Die einzelnen Kammern, die früher mit Dynamit in den Berg gesprengt wurden, erzählen heute die Geschichte der Kreuzigung in fünfzehn Abschnitten.
 Von dort aus geht es weiter in die alte Kirche der Arbeiter, die sogar mit mehreren Beichtstühlen ausgestattet ist, was lustig ist, weil die Akustik in der Höhle so gut ist, dass man einfach alles überall hören kann.
Der Höhepunkt sind die drei großen Hallen: eine mit dem größten unterirdischen Kreuz der Welt, das so groß ist, dass man es in den Stein hinein gemeißelt hat (statt aus dem Stein heraus), weil es sonst mit diesen Maßen zu schwer gewesen wäre, die Halle mit dem Salzwasserfall, der immer noch einen Zentimeter pro Jahr wächst und die Halle mit den Relieffen.
Und dann kommt man noch an den putzigen Zwischenhallen vorbei, in denen sie beweisen, dass sie Humor haben: eine ist eine Treppe mit 42 Stufen (links), die steil nach oben führen, von der gesagt wird, dass man, wenn man oben erschöpft ist, offenbar sehr sündig war: je erschöpfter, desto sündiger. Und die Halle der Reinigung (rechts), die von einem Engel symbolisiert wird, der oben über einem Labyrinth sitzt: wenn man ein reines Gewissen hat, darf man den direkten Weg nehmen, wenn nicht, muss man durch das Labyrinth.
Hm, das war jetzt ziemlich viel über diese Kirche, aber sie sieht wirklich einfach wunderschön aus; jede Vertiefung in dem Stein füllt sich langsam mit Salz, sodass überall schwarz-weiße Muster in den Wänden sind.

Danach bin ich nur noch zum Aussichtspunkt geklettert und habe mir dann endlich mein Mittagessen an einem der Straßenstände geholt: ein viereckiges, gelblichweiß-rotes Paket. Die rote Schicht stellte sich nicht überraschend als Guaven-Gelee heraus, die gelblichweiße war allerdings nichts Süßes, sondern Käse, aber trotzdem: zusammen hat es echt gut geschmeckt.

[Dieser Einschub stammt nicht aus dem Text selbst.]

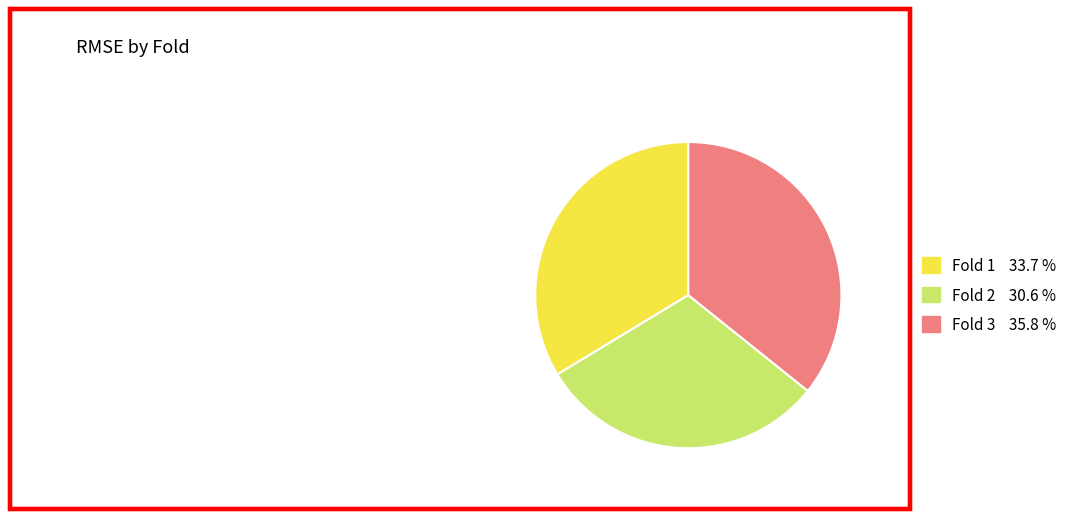

True or false: Fold 2 accounts for 16% of the total.

False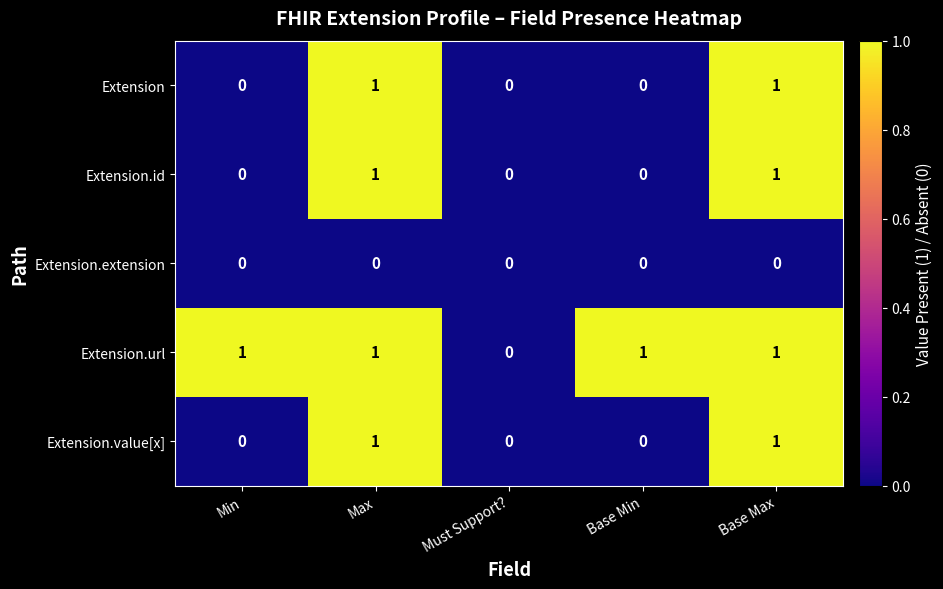

Which series has the largest total across all categories?

Extension.url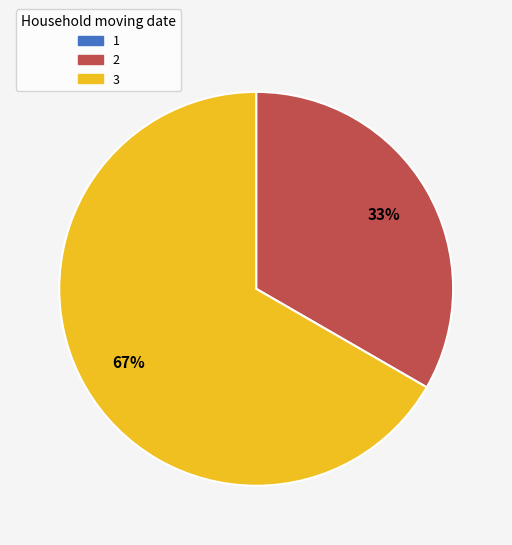

Is there a majority slice in this chart?

Yes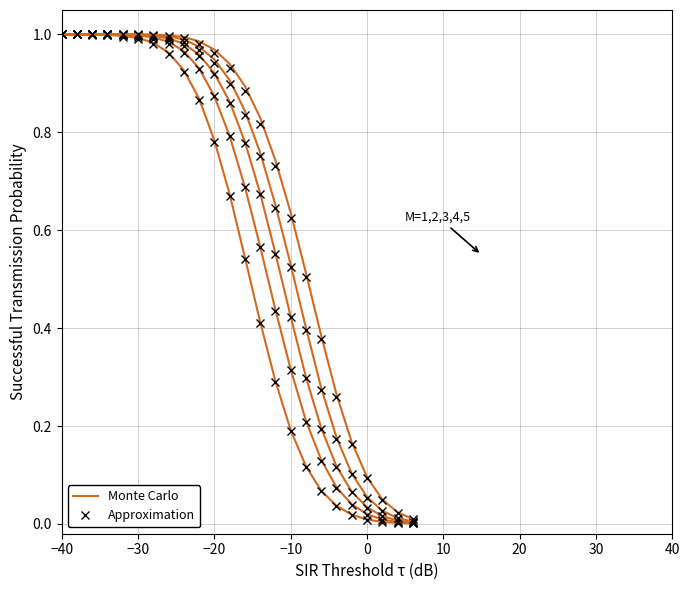

What is the label of the 1st point from the left?

−40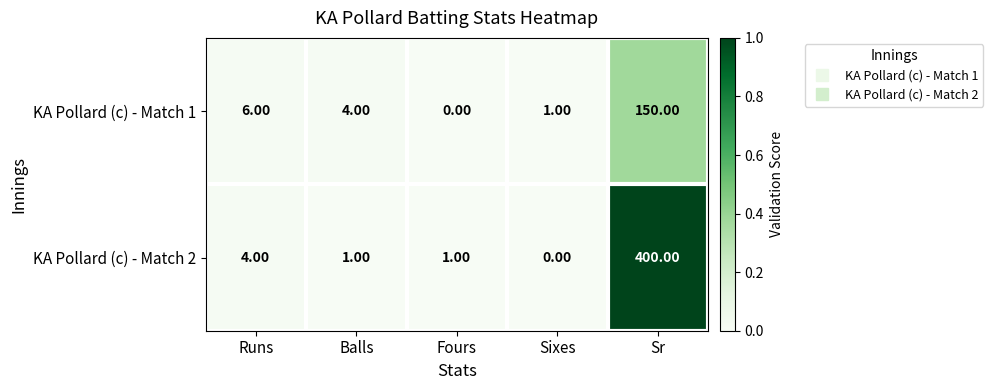

Which label corresponds to the largest value in the chart?

Sr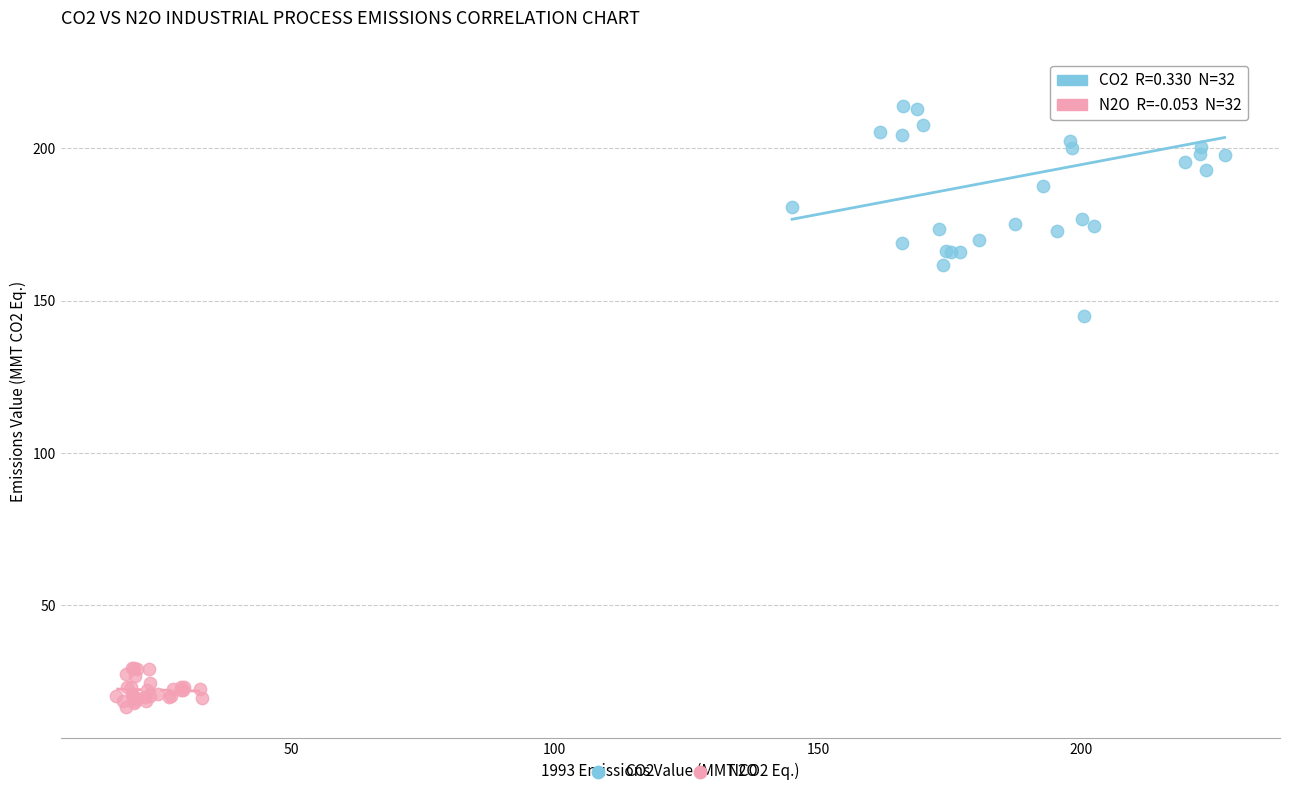

Which series reaches the minimum Y coordinate?

N2O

Dann war es Zeit, nach hause zu fahren; ich habe mir meine Busse zurück gesucht, hatte kurze Panikattacken, weil an dem Bus nicht das dran stand, was meiner Meinung nach daran stehen sollte (aber hier noch etwas Gutes an den hiesigen Bussen: innen steht auf einer Anzeige nicht nur die nächste, sondern auch noch die übernächste Station. Nimm das, Melbourner Nahverkerssystem!). Ich war dann auch so erledigt, dass ich mir nur noch etwas zu essen (das geht hier relativ einfach: man geht in ein Restaurant und bestellt das vegetarische Gericht, das sie haben; heute eine riesige Portion Bohneneintof) und zum Nachtisch eine meiner Lieblingsobstsorten (Jackfruit, heißt hier Guanabana) gesucht habe und dann ins Hotel zurück gewankt bin.















Noch ein kleiner Nachtrag zu der Ticketgeschichte: unser Tourguide hat heute unsere Rundmail geschrieben, woraufhin ich ihm geantwortet habe (ich hatte vorher seine Adresse nicht), dass ich doch noch gut angekommen bin und dass es hier in Kolumbien sehr schön ist, woraufhin er zurückschrieb "Es tut soooo gut, zu hören, dass du gut angekommen bist. Ich habe den armen Kerl an der Rezeption noch ungefähr eine Million mal angerufen, um nachzufragen, ob du doch noch zurück in das Hotel kommen musstest, weil du kein Ticket bekommen hast." Schon bemerkenswert, dass mein costaricanischer Tourguide sich wesentlich mehr darum kümmert, ob alles gutgegangen ist, als meine deutsche Flugbuchungsgesellschaft.